** Text for analysis **

=== Begin Enclosure ===

I suggest that the pillar of cloud, the Exodus UFO met Moses at the burning bush, orchestrated the plagues in Egypt, including Passover, led the Jews up to the Red Sea, parted the Red Sea, fed the Jews manna on their wilderness journey, gave them the law at Sinai, and left them in the promised land to work out their, and our, salvation.

Let me quote just one and a half verses regarding the parting of the Red Sea to explain the hermeneutical issue: “And in the morning watch the Lord in the pillar of fire and of cloud looked down upon the host of the Egyptians, discomfiting the host of the Egyptians, [breaking] their chariot wheels so that they drove heavily.” (Ex 14:24, 25a)

At this point in the text, the Jews have crossed on dry ground to the other side. But the Egyptians are in hot pursuit, in their chariots, in the open sea channel. What happens next? Most of us, with our Sunday School memory, would say Moses raised his hands, and the walls of water collapsed on the Egyptians. This did happen, but later.

The Egyptians were tooling along in their chariots just fine, perhaps it looked to the Jews, safe on the other side, that they were not safe after all. The miracle that seemed to save them may have been a hoax. The Jews watched with anxiety when suddenly things changed. Notice that the Exodus UFO is hovering directly over the open channel. (Imagine a long fluorescent light tube, hovering parallel to the sea, and just above it.) The Lord, in the pillar of cloud and fire, “looked down.” What does this mean? The Egyptians were knocked flat, the horses struggled under a heavy burden, the chariot wheels broke—from the Lord’s ‘look down.” Some invisible force that came from above, from the Exodus UFO, broke the chariot wheels and paralyzed the horses. Hmmmm. This is a strange note of “mythology” to have been saved all these years. The “story” does not need this part. Just let the walls of water collapse, and let the Egyptians drown. Why bother with chariot wheels breaking? By the way, the reason “breaking” is in brackets is because in the RSV translation, the editors used the word “clogging” in reference to the chariot wheels, but noted that the actual Hebrew says the wheels were broken by the force from the pillar of cloud. The editors could not make sense of breaking wheels, and invented mud to clog the wheels, which would not be found on dry ground, of course. (Ex. 14:22; 29)

=== End Enclosure ===

** Material shown **

=== Begin Enclosure ===

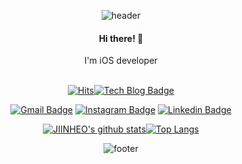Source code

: <div align="center">
  
![header](https://capsule-render.vercel.app/api?type=waving&color=c6b8ff&height=200&section=header&text=JIINHEO&fontAlignY=40&fontSize=70&animation=fadeIn!&fontColor=#fffdfc)

  <h4>Hi there! 👋</h4>
  I'm iOS developer
  
  </br>
  </br>


[![Hits](https://hits.seeyoufarm.com/api/count/incr/badge.svg?url=https%3A%2F%2Fgithub.com%2FJIINHEO&count_bg=%236e62a1&title_bg=%2392A8D1&icon=&icon_color=%23E7E7E7&title=hits&edge_flat=false)](https://hits.seeyoufarm.com)[![Tech Blog Badge](http://img.shields.io/badge/-Tech%20blog-181717?style=flat-square&logo=github&link=https://bekangkyung.tistory.com/)](https://jiinheo.tistory.com/)
 

[![Gmail Badge](https://img.shields.io/badge/Gmail-d14836?style=flat-square&logo=Gmail&logoColor=white&link=mailto:gjwldls123@gmail.com)](mailto:gjwldls123@gmail.com) [![Instagram Badge](https://img.shields.io/badge/instagram-E4405F?style=flat-square&logo=instagram&logoColor=white&link=https://www.instagram.com/dev.jiin)](https://www.instagram.com/kangkyung.os) [![Linkedin Badge](https://img.shields.io/badge/-LinkedIn-blue?style=flat-square&logo=Linkedin&logoColor=white&link=https://www.linkedin.com/in/jiin-heo-672177227)](https://www.linkedin.com/in/kyunghoon-kang-62a670177/) 
</br>

[![JIINHEO's github stats](https://github-readme-stats.vercel.app/api?username=JIINHEO&line_height=20&count_private=true&bg_color=30,92a8d1,9c77e0&title_color=fff&text_color=fff)](https://github.com/anuraghazra/github-readme-stats)[![Top Langs](https://github-readme-stats.vercel.app/api/top-langs/?username=JIINHEO&layout=compact&bg_color=30,92a8d1,9c77e0&title_color=fff&text_color=fff)](https://github.com/anuraghazra/github-readme-stats)
  

![footer](https://capsule-render.vercel.app/api?section=footer&type=waving&color=c6b8ff&height=150)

=== End Enclosure ===

Carry on the passage about the Exodus UFO at the Red Sea from its last sentence. The listing has nothing to do with the text.

** Answer to this exercise **
I have wondered if the propulsion system of a modern UFO might have the power to part the Red Sea, or any body of water. I have noticed that some modern UFOs are huge, up to a mile long. They are sometimes called “cloud cigars,” in other words, cloud-like cylindrical columns. Modern UFOs sometimes burn the ground where they land. Could this power dry the sea bed? And most of all, could modern UFOs in fact be a sign that the angels of God are still with us?

This is what I have wondered. Is this eisegesis, am I just “reading UFOs” into the Exodus text, with no justification? Is this hermeneutical rape, or more accurately, hermeneutical adultery, or are my critics blind to the presence of the angels of God in our skies, as religious leaders were blind to the healing of the blind man in John chapter 9? Are our modern scribes ignoring what is “new” in our treasure chest?


CONDEMNED BY GUY MALONE


In his New Mexico talk on fundamentalism and UFOs, Guy Malone condemned my book, and then went on to make fun of the idea that a UFO might have parted the Red Sea, or dropped manna from the sky during the Exodus journey. Did he reference my book, and the scripture to go with it, as his source?

No, he presented this information from a book by Bonnie Meyer, Alien Contact: The Messages They Bring . Who is Bonnie Meyer? She has her own web site, “EARS,” which stands for Evidence of Alien Contact Revealed In Scripture. Where does Ms Meyer get her information? From an alien named Lea, according to the web page. Malone found this information on pages 180-181 in the Meyer book, which I have not read. I am sure it made good theater to make this presentation in New Mexico. But if I had been in New Mexico, I would have asked Malone: why are you using Meyer as a resource, instead of the Bible, or even my book, which deals with the biblical evidence? Granted, I did not get my ideas from a space alien named Lea, but I did get them from the Bible, which should have been pointed out in the Malone talk if he is in any way sincere in being fair to what the Bible actually says.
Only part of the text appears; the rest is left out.